═════ Given information ═════
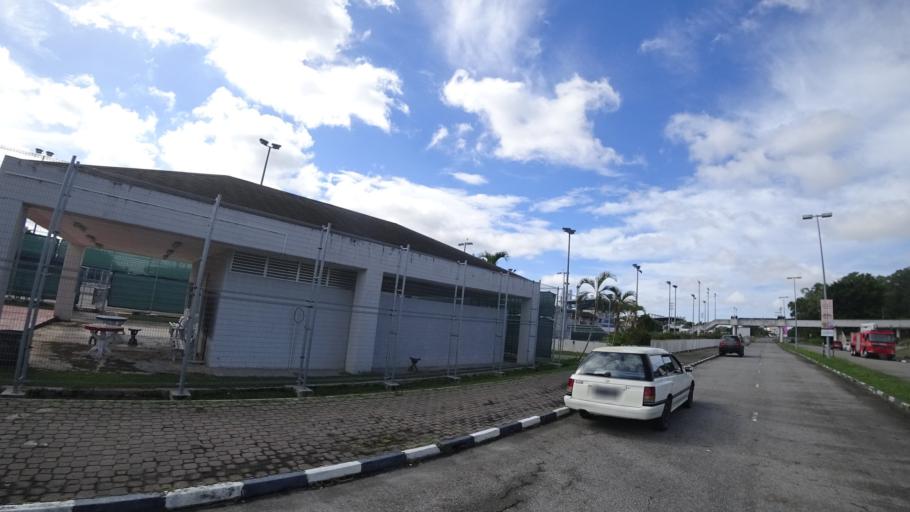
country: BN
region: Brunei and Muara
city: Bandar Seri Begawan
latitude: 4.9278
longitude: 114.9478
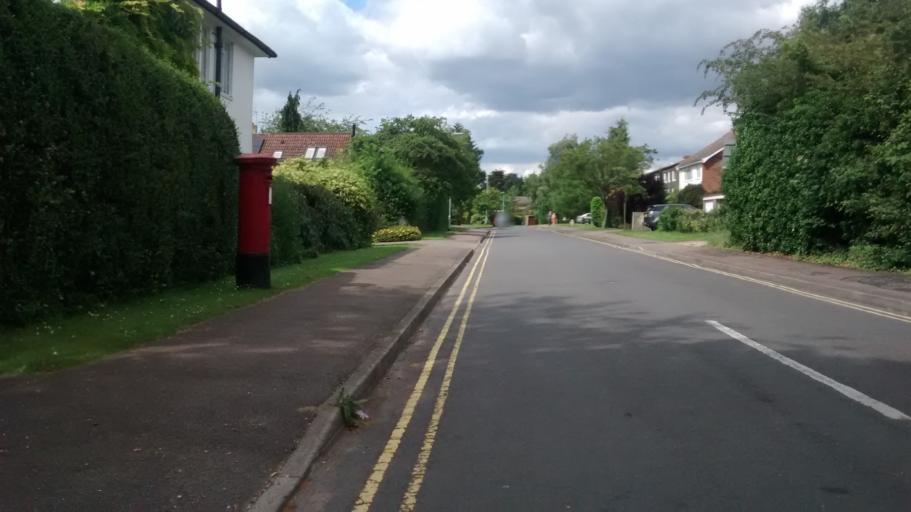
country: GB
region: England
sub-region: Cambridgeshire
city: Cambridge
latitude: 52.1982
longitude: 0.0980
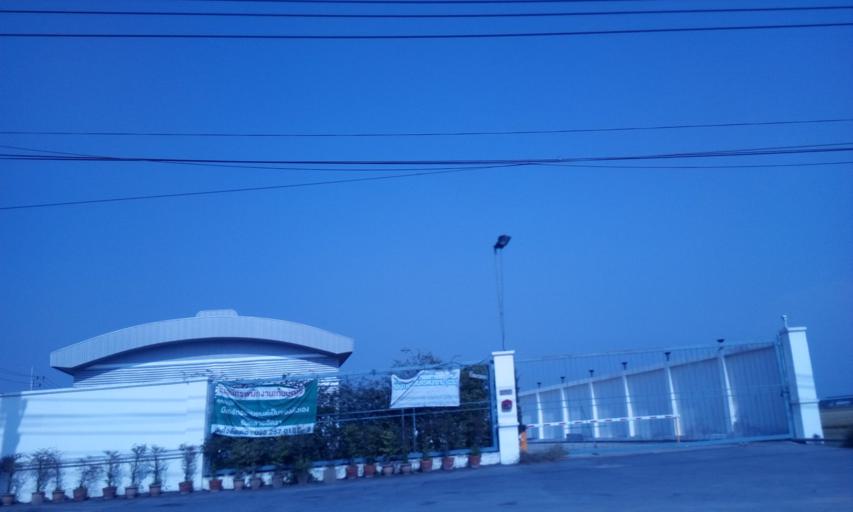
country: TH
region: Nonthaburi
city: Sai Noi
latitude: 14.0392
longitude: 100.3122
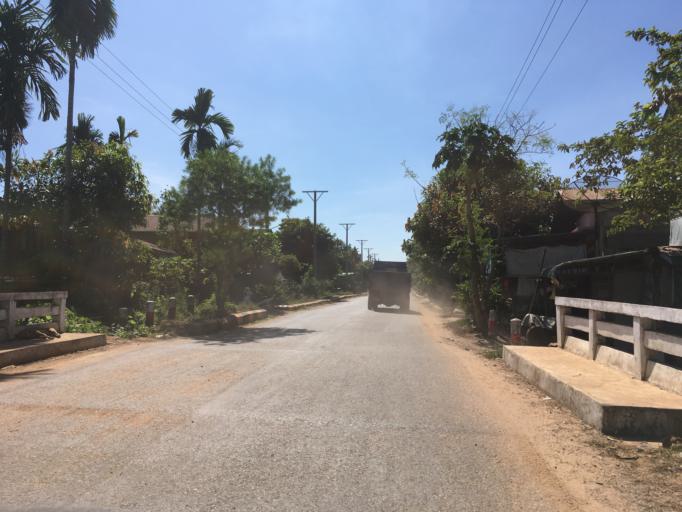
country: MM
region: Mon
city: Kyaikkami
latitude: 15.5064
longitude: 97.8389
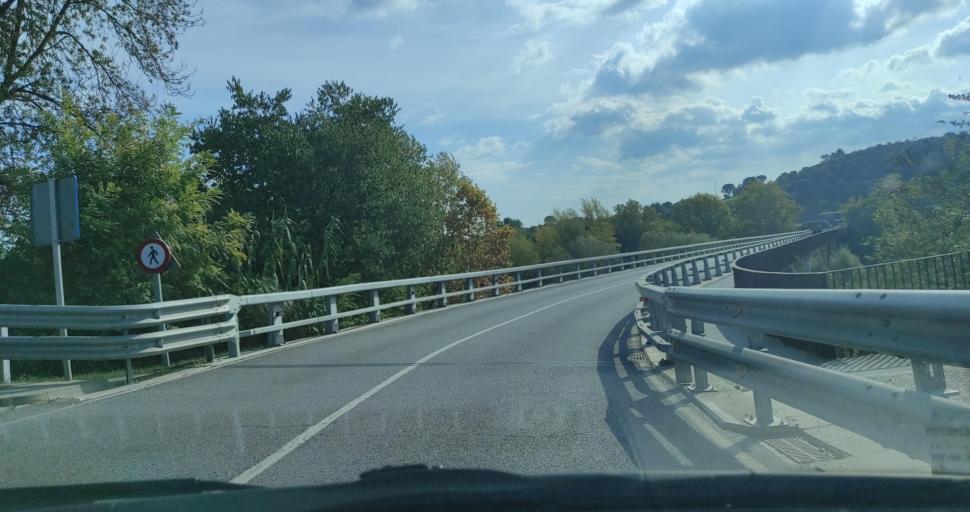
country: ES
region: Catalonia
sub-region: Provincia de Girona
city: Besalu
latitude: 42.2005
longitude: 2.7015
═════
• **Objective**:
Copy the lines of the records from the line containing "longitude: 0.0980" through the end of the records, leaving out the pictures.

• **Final result**:
longitude: 0.0980
country: TH
region: Nonthaburi
city: Sai Noi
latitude: 14.0392
longitude: 100.3122
country: MM
region: Mon
city: Kyaikkami
latitude: 15.5064
longitude: 97.8389
country: ES
region: Catalonia
sub-region: Provincia de Girona
city: Besalu
latitude: 42.2005
longitude: 2.7015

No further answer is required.